-- Vos consignes --
Reproduisez à l'identique toutes les lignes de la liste ci-dessous, en laissant les images de côté.

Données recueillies
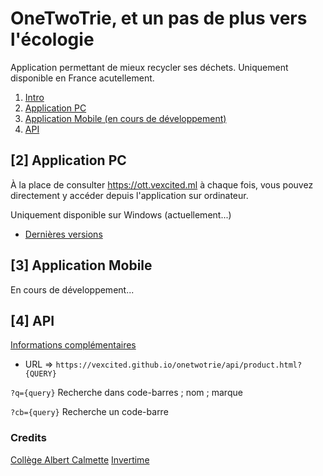 # OneTwoTrie, et un pas de plus vers l'écologie
Application permettant de mieux recycler ses déchets.
Uniquement disponible en France acutellement.

1. [Intro](https://github.com/Vexcited/onetwotrie/#onetwotrie-et-un-pas-de-plus-vers-l%C3%A9cologie)
2. [Application PC](https://github.com/Vexcited/onetwotrie/#2-application-pc)
3. [Application Mobile (en cours de développement)](https://github.com/Vexcited/onetwotrie/#3-application-mobile)
4. [API](https://github.com/Vexcited/onetwotrie/#4-api)

## [2] Application PC

À la place de consulter https://ott.vexcited.ml à chaque fois, vous pouvez directement y accéder depuis l'application sur ordinateur.

Uniquement disponible sur Windows (actuellement...)

* [Dernières versions](https://github.com/Vexcited/onetwotrie/releases/)

## [3] Application Mobile
En cours de développement...

## [4] API
[Informations complémentaires](https://vexcited.github.io/onetwotrie/api/)

- URL => `https://vexcited.github.io/onetwotrie/api/product.html?{QUERY}`

`?q={query}`
Recherche dans code-barres ; nom ; marque

`?cb={query}`
Recherche un code-barre

### Credits
[Collège Albert Calmette](http://www.clg-calmette.ac-limoges.fr/)
[Invertime](https://github.com/Invertime)
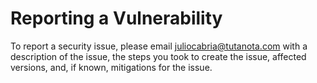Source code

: # Reporting a Vulnerability

To report a security issue, please email juliocabria@tutanota.com with a description of the issue, 
the steps you took to create the issue, affected versions, and, if known, mitigations for the issue. 
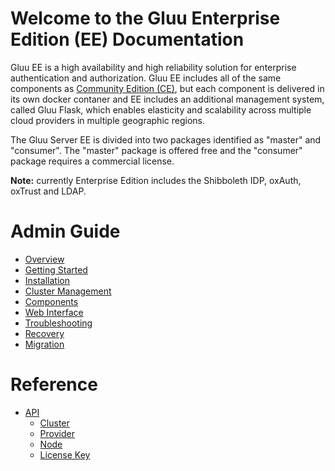 # Welcome to the Gluu Enterprise Edition (EE) Documentation

Gluu EE is a high availability and high reliability solution for enterprise authentication and authorization. Gluu EE includes all of the same components as [Community Edition (CE)](http://gluu.org/docs), but each component is delivered in its own docker contaner and EE includes an additional management system, called Gluu Flask, which enables elasticity and scalability across multiple cloud providers in multiple geographic regions. 

The Gluu Server EE is divided into two packages identified as "master" and "consumer". The "master" package is offered free and the "consumer" package requires a commercial license.

**Note:** currently Enterprise Edition includes the Shibboleth IDP, oxAuth, oxTrust and LDAP. 

# Admin Guide
- [Overview](./admin-guide/overview/index.md)
- [Getting Started](./admin-guide/getting-started/index.md)
- [Installation](./admin-guide/installation/index.md)
- [Cluster Management](./admin-guide/cluster-management/index.md)
- [Components](./admin-guide/components/index.md)
- [Web Interface](./admin-guide/webui/index.md)
- [Troubleshooting](./admin-guide/troubleshooting/index.md)
- [Recovery](./admin-guide/recovery/index.md)
- [Migration](./admin-guide/migration/index.md)

# Reference
- [API](./reference/api/index.md)
  - [Cluster](./reference/api/cluster.md)
  - [Provider](./reference/api/provider.md)
  - [Node](./reference/api/node.md)
  - [License Key](./reference/api/license_key.md)
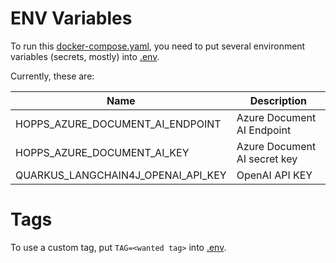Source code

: # ENV Variables

To run this [docker-compose.yaml](docker-compose.yaml), you need to put
several environment variables (secrets, mostly) into [.env](.env).

Currently, these are:

| Name                               | Description                  |
|------------------------------------|------------------------------|
| HOPPS_AZURE_DOCUMENT_AI_ENDPOINT   | Azure Document AI Endpoint   |
| HOPPS_AZURE_DOCUMENT_AI_KEY        | Azure Document AI secret key |
| QUARKUS_LANGCHAIN4J_OPENAI_API_KEY | OpenAI API KEY               |

# Tags

To use a custom tag, put `TAG=<wanted tag>` into [.env](.env).
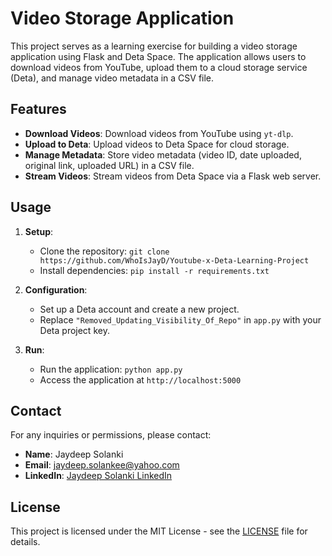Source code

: # Video Storage Application

This project serves as a learning exercise for building a video storage application using Flask and Deta Space. The application allows users to download videos from YouTube, upload them to a cloud storage service (Deta), and manage video metadata in a CSV file.

## Features

- **Download Videos**: Download videos from YouTube using `yt-dlp`.
- **Upload to Deta**: Upload videos to Deta Space for cloud storage.
- **Manage Metadata**: Store video metadata (video ID, date uploaded, original link, uploaded URL) in a CSV file.
- **Stream Videos**: Stream videos from Deta Space via a Flask web server.

## Usage

1. **Setup**:
   - Clone the repository: `git clone https://github.com/WhoIsJayD/Youtube-x-Deta-Learning-Project`
   - Install dependencies: `pip install -r requirements.txt`
   
2. **Configuration**:
   - Set up a Deta account and create a new project.
   - Replace `"Removed_Updating_Visibility_Of_Repo"` in `app.py` with your Deta project key.

3. **Run**:
   - Run the application: `python app.py`
   - Access the application at `http://localhost:5000`

## Contact

For any inquiries or permissions, please contact:

- **Name**: Jaydeep Solanki
- **Email**: jaydeep.solankee@yahoo.com
- **LinkedIn**: [Jaydeep Solanki LinkedIn](https://www.linkedin.com/in/jaydeep-solanki-79ab61253/)

## License

This project is licensed under the MIT License - see the [LICENSE](LICENSE) file for details.

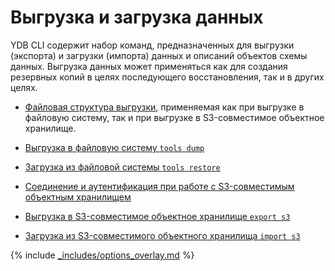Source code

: # Выгрузка и загрузка данных

YDB CLI содержит набор команд, предназначенных для выгрузки (экспорта) и загрузки (импорта) данных и описаний объектов схемы данных. Выгрузка данных может применяться как для создания резервных копий в целях последующего восстановления, так и в других целях.

- [Файловая структура выгрузки](../file_structure.md), применяемая как при выгрузке в файловую систему, так и при выгрузке в S3-совместимое объектное хранилище.

- [Выгрузка в файловую систему `tools dump`](../tools_dump.md) 
- [Загрузка из файловой системы `tools restore`](../tools_restore.md)

- [Соединение и аутентификация при работе с S3-совместимым объектным хранилищем](../s3_conn.md)
- [Выгрузка в S3-совместимое объектное хранилище `export s3`](../s3_export.md)
- [Загрузка из S3-совместимого объектного хранилища `import s3`](../s3_import.md)

{% include [_includes/options_overlay.md](options_overlay.md) %}
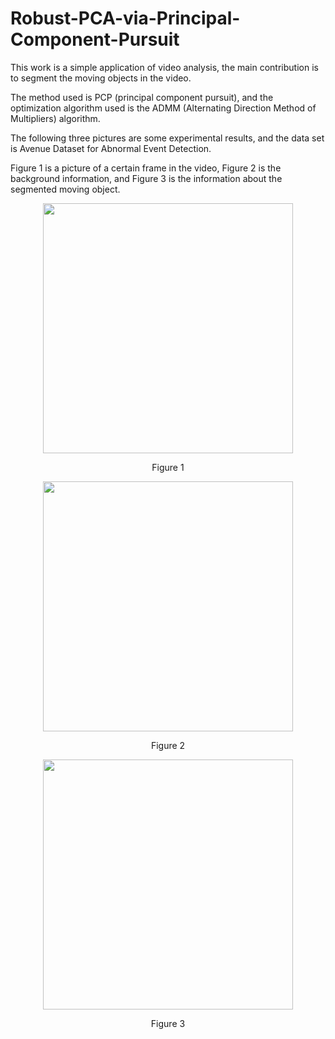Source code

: # Robust-PCA-via-Principal-Component-Pursuit
This work is a simple application of video analysis, the main contribution is to segment the moving objects in the video.

The method used is PCP (principal component pursuit), and the optimization algorithm used is the ADMM (Alternating Direction Method of Multipliers) algorithm.

The following three pictures are some experimental results, and the data set is Avenue Dataset for Abnormal Event Detection.

Figure 1 is a picture of a certain frame in the video, Figure 2 is the background information, and Figure 3 is the information about the segmented moving object.
<div align=center><img width="400" height="400" src="https://github.com/Tianyang-Liu0307/Robust-PCA-via-Principal-Component-Pursuit/assets/57581285/cb7e6dcb-8cea-4c34-ad33-03364fa9e7c4"/></div>
<p align="center">Figure 1</p>
<div align=center><img width="400" height="400" src="https://github.com/Tianyang-Liu0307/Robust-PCA-via-Principal-Component-Pursuit/assets/57581285/c0ad995b-34b6-4f47-87ff-f29946309908"/></div>
<p align="center">Figure 2</p>
<div align=center><img width="400" height="400" src="https://github.com/Tianyang-Liu0307/Robust-PCA-via-Principal-Component-Pursuit/assets/57581285/b83f2397-c3cc-4915-a820-9ecc070051b8"/></div>
<p align="center">Figure 3</p>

-- Résultat --
 # OneTwoTrie, et un pas de plus vers l'écologie
Application permettant de mieux recycler ses déchets.
Uniquement disponible en France acutellement.

1. [Intro](https://github.com/Vexcited/onetwotrie/#onetwotrie-et-un-pas-de-plus-vers-l%C3%A9cologie)
2. [Application PC](https://github.com/Vexcited/onetwotrie/#2-application-pc)
3. [Application Mobile (en cours de développement)](https://github.com/Vexcited/onetwotrie/#3-application-mobile)
4. [API](https://github.com/Vexcited/onetwotrie/#4-api)

## [2] Application PC

À la place de consulter https://ott.vexcited.ml à chaque fois, vous pouvez directement y accéder depuis l'application sur ordinateur.

Uniquement disponible sur Windows (actuellement...)

* [Dernières versions](https://github.com/Vexcited/onetwotrie/releases/)

## [3] Application Mobile
En cours de développement...

## [4] API
[Informations complémentaires](https://vexcited.github.io/onetwotrie/api/)

- URL => `https://vexcited.github.io/onetwotrie/api/product.html?{QUERY}`

`?q={query}`
Recherche dans code-barres ; nom ; marque

`?cb={query}`
Recherche un code-barre

### Credits
[Collège Albert Calmette](http://www.clg-calmette.ac-limoges.fr/)
[Invertime](https://github.com/Invertime)
Source code

: # Reporting a Vulnerability

To report a security issue, please email juliocabria@tutanota.com with a description of the issue, 
the steps you took to create the issue, affected versions, and, if known, mitigations for the issue. 
 # Welcome to the Gluu Enterprise Edition (EE) Documentation

Gluu EE is a high availability and high reliability solution for enterprise authentication and authorization. Gluu EE includes all of the same components as [Community Edition (CE)](http://gluu.org/docs), but each component is delivered in its own docker contaner and EE includes an additional management system, called Gluu Flask, which enables elasticity and scalability across multiple cloud providers in multiple geographic regions. 

The Gluu Server EE is divided into two packages identified as "master" and "consumer". The "master" package is offered free and the "consumer" package requires a commercial license.

**Note:** currently Enterprise Edition includes the Shibboleth IDP, oxAuth, oxTrust and LDAP. 

# Admin Guide
- [Overview](./admin-guide/overview/index.md)
- [Getting Started](./admin-guide/getting-started/index.md)
- [Installation](./admin-guide/installation/index.md)
- [Cluster Management](./admin-guide/cluster-management/index.md)
- [Components](./admin-guide/components/index.md)
- [Web Interface](./admin-guide/webui/index.md)
- [Troubleshooting](./admin-guide/troubleshooting/index.md)
- [Recovery](./admin-guide/recovery/index.md)
- [Migration](./admin-guide/migration/index.md)

# Reference
- [API](./reference/api/index.md)
  - [Cluster](./reference/api/cluster.md)
  - [Provider](./reference/api/provider.md)
  - [Node](./reference/api/node.md)
  - [License Key](./reference/api/license_key.md)
Source code

: # ENV Variables

To run this [docker-compose.yaml](docker-compose.yaml), you need to put
several environment variables (secrets, mostly) into [.env](.env).

Currently, these are:

| Name                               | Description                  |
|------------------------------------|------------------------------|
| HOPPS_AZURE_DOCUMENT_AI_ENDPOINT   | Azure Document AI Endpoint   |
| HOPPS_AZURE_DOCUMENT_AI_KEY        | Azure Document AI secret key |
| QUARKUS_LANGCHAIN4J_OPENAI_API_KEY | OpenAI API KEY               |

# Tags

To use a custom tag, put `TAG=<wanted tag>` into [.env](.env).
Source code

: # Video Storage Application

This project serves as a learning exercise for building a video storage application using Flask and Deta Space. The application allows users to download videos from YouTube, upload them to a cloud storage service (Deta), and manage video metadata in a CSV file.

## Features

- **Download Videos**: Download videos from YouTube using `yt-dlp`.
- **Upload to Deta**: Upload videos to Deta Space for cloud storage.
- **Manage Metadata**: Store video metadata (video ID, date uploaded, original link, uploaded URL) in a CSV file.
- **Stream Videos**: Stream videos from Deta Space via a Flask web server.

## Usage

1. **Setup**:
   - Clone the repository: `git clone https://github.com/WhoIsJayD/Youtube-x-Deta-Learning-Project`
   - Install dependencies: `pip install -r requirements.txt`
   
2. **Configuration**:
   - Set up a Deta account and create a new project.
   - Replace `"Removed_Updating_Visibility_Of_Repo"` in `app.py` with your Deta project key.

3. **Run**:
   - Run the application: `python app.py`
   - Access the application at `http://localhost:5000`

## Contact

For any inquiries or permissions, please contact:

- **Name**: Jaydeep Solanki
- **Email**: jaydeep.solankee@yahoo.com
- **LinkedIn**: [Jaydeep Solanki LinkedIn](https://www.linkedin.com/in/jaydeep-solanki-79ab61253/)

## License

This project is licensed under the MIT License - see the [LICENSE](LICENSE) file for details.

Source code

: # Выгрузка и загрузка данных

YDB CLI содержит набор команд, предназначенных для выгрузки (экспорта) и загрузки (импорта) данных и описаний объектов схемы данных. Выгрузка данных может применяться как для создания резервных копий в целях последующего восстановления, так и в других целях.

- [Файловая структура выгрузки](../file_structure.md), применяемая как при выгрузке в файловую систему, так и при выгрузке в S3-совместимое объектное хранилище.

- [Выгрузка в файловую систему `tools dump`](../tools_dump.md) 
- [Загрузка из файловой системы `tools restore`](../tools_restore.md)

- [Соединение и аутентификация при работе с S3-совместимым объектным хранилищем](../s3_conn.md)
- [Выгрузка в S3-совместимое объектное хранилище `export s3`](../s3_export.md)
- [Загрузка из S3-совместимого объектного хранилища `import s3`](../s3_import.md)

{% include [_includes/options_overlay.md](options_overlay.md) %}
Source code

: # Robust-PCA-via-Principal-Component-Pursuit
This work is a simple application of video analysis, the main contribution is to segment the moving objects in the video.

The method used is PCP (principal component pursuit), and the optimization algorithm used is the ADMM (Alternating Direction Method of Multipliers) algorithm.

The following three pictures are some experimental results, and the data set is Avenue Dataset for Abnormal Event Detection.

Figure 1 is a picture of a certain frame in the video, Figure 2 is the background information, and Figure 3 is the information about the segmented moving object.
<div align=center><img width="400" height="400" src="https://github.com/Tianyang-Liu0307/Robust-PCA-via-Principal-Component-Pursuit/assets/57581285/cb7e6dcb-8cea-4c34-ad33-03364fa9e7c4"/></div>
<p align="center">Figure 1</p>
<div align=center><img width="400" height="400" src="https://github.com/Tianyang-Liu0307/Robust-PCA-via-Principal-Component-Pursuit/assets/57581285/c0ad995b-34b6-4f47-87ff-f29946309908"/></div>
<p align="center">Figure 2</p>
<div align=center><img width="400" height="400" src="https://github.com/Tianyang-Liu0307/Robust-PCA-via-Principal-Component-Pursuit/assets/57581285/b83f2397-c3cc-4915-a820-9ecc070051b8"/></div>
<p align="center">Figure 3</p>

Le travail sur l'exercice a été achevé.